The practical implication is this: a founder can have a fully public profile by the narrow definition LinkedIn uses, while simultaneously hiding their contact information from non-connections, suppressing their activity feed, browsing in private mode, and wondering why their profile isn't generating the conversations they expected. Each of those choices made sense in isolation, at the moment it was made. Together, they create a profile that functions like a locked door with a welcome mat in front of it.
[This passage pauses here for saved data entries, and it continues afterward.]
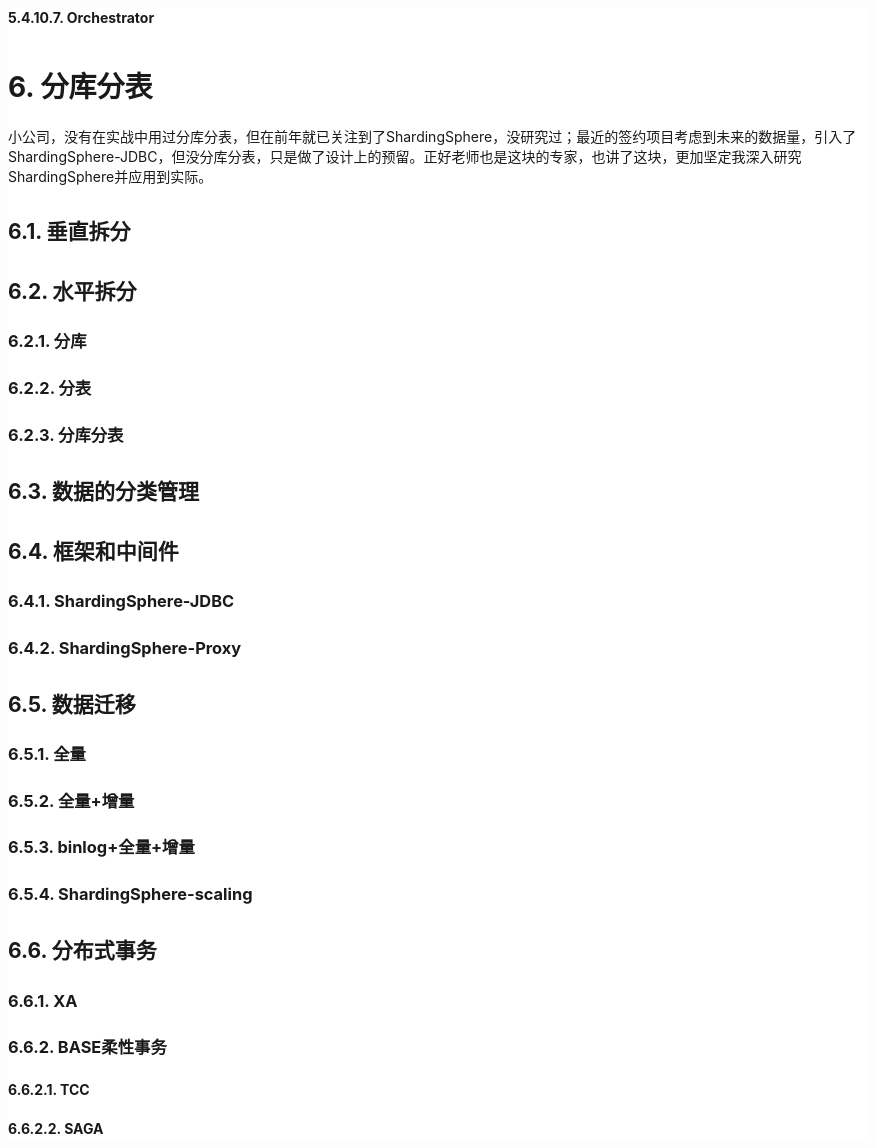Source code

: #### 5.4.10.7.    Orchestrator

# 6.    分库分表
小公司，没有在实战中用过分库分表，但在前年就已关注到了ShardingSphere，没研究过；最近的签约项目考虑到未来的数据量，引入了ShardingSphere-JDBC，但没分库分表，只是做了设计上的预留。正好老师也是这块的专家，也讲了这块，更加坚定我深入研究ShardingSphere并应用到实际。

## 6.1.     垂直拆分

## 6.2.     水平拆分

### 6.2.1.     分库

### 6.2.2.     分表

### 6.2.3.     分库分表

## 6.3.     数据的分类管理

## 6.4.     框架和中间件

### 6.4.1.     ShardingSphere-JDBC

### 6.4.2.     ShardingSphere-Proxy

## 6.5.     数据迁移

### 6.5.1.     全量

### 6.5.2.     全量+增量

### 6.5.3.     binlog+全量+增量

### 6.5.4.     ShardingSphere-scaling

## 6.6.     分布式事务

### 6.6.1.     XA

### 6.6.2.     BASE柔性事务

#### 6.6.2.1.      TCC

#### 6.6.2.2.      SAGA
If you want to understand whether your profile is actually working the way you think it is, the test isn't to look at your own profile — it's to view it the way a second-degree connection would, without being logged in, and then again logged in as someone who doesn't follow you. Those two views will show you what your settings are actually doing. For a deeper look at whether your profile is converting the way it should, this breakdown of the three tests most founders skip is worth reading alongside this one.
The Strategic Implication
Visibility settings are a positioning decision, not a technical one. Every configuration choice either opens or closes access to the people you want in your pipeline. The founders who treat this as a one-time setup — flip the profile to public, never return to the settings — are making a passive choice that accumulates into a structural problem. Their profile becomes increasingly invisible to the people they most want to reach, not because of their content or their headline or their banner image, but because of configuration decisions made years ago that no longer reflect their goals.
The deeper issue is that most founders audit their content but never audit their access. They spend hours on their About section and zero minutes on their contact settings. They obsess over their headline and ignore whether their activity is visible to the people evaluating them. This is the same pattern that shows up in how agencies manage their LinkedIn content for clients — optimizing what's visible while leaving the infrastructure that determines who can actually reach them completely unexamined. The work of measuring whether LinkedIn is actually working starts here, before content, before strategy, before any of the more visible decisions.
If your profile is public but the right people can't find you, can't see your work, and can't contact you without a connection request, the problem isn't your positioning. The problem is that your settings are contradicting your goals — quietly, invisibly, every day.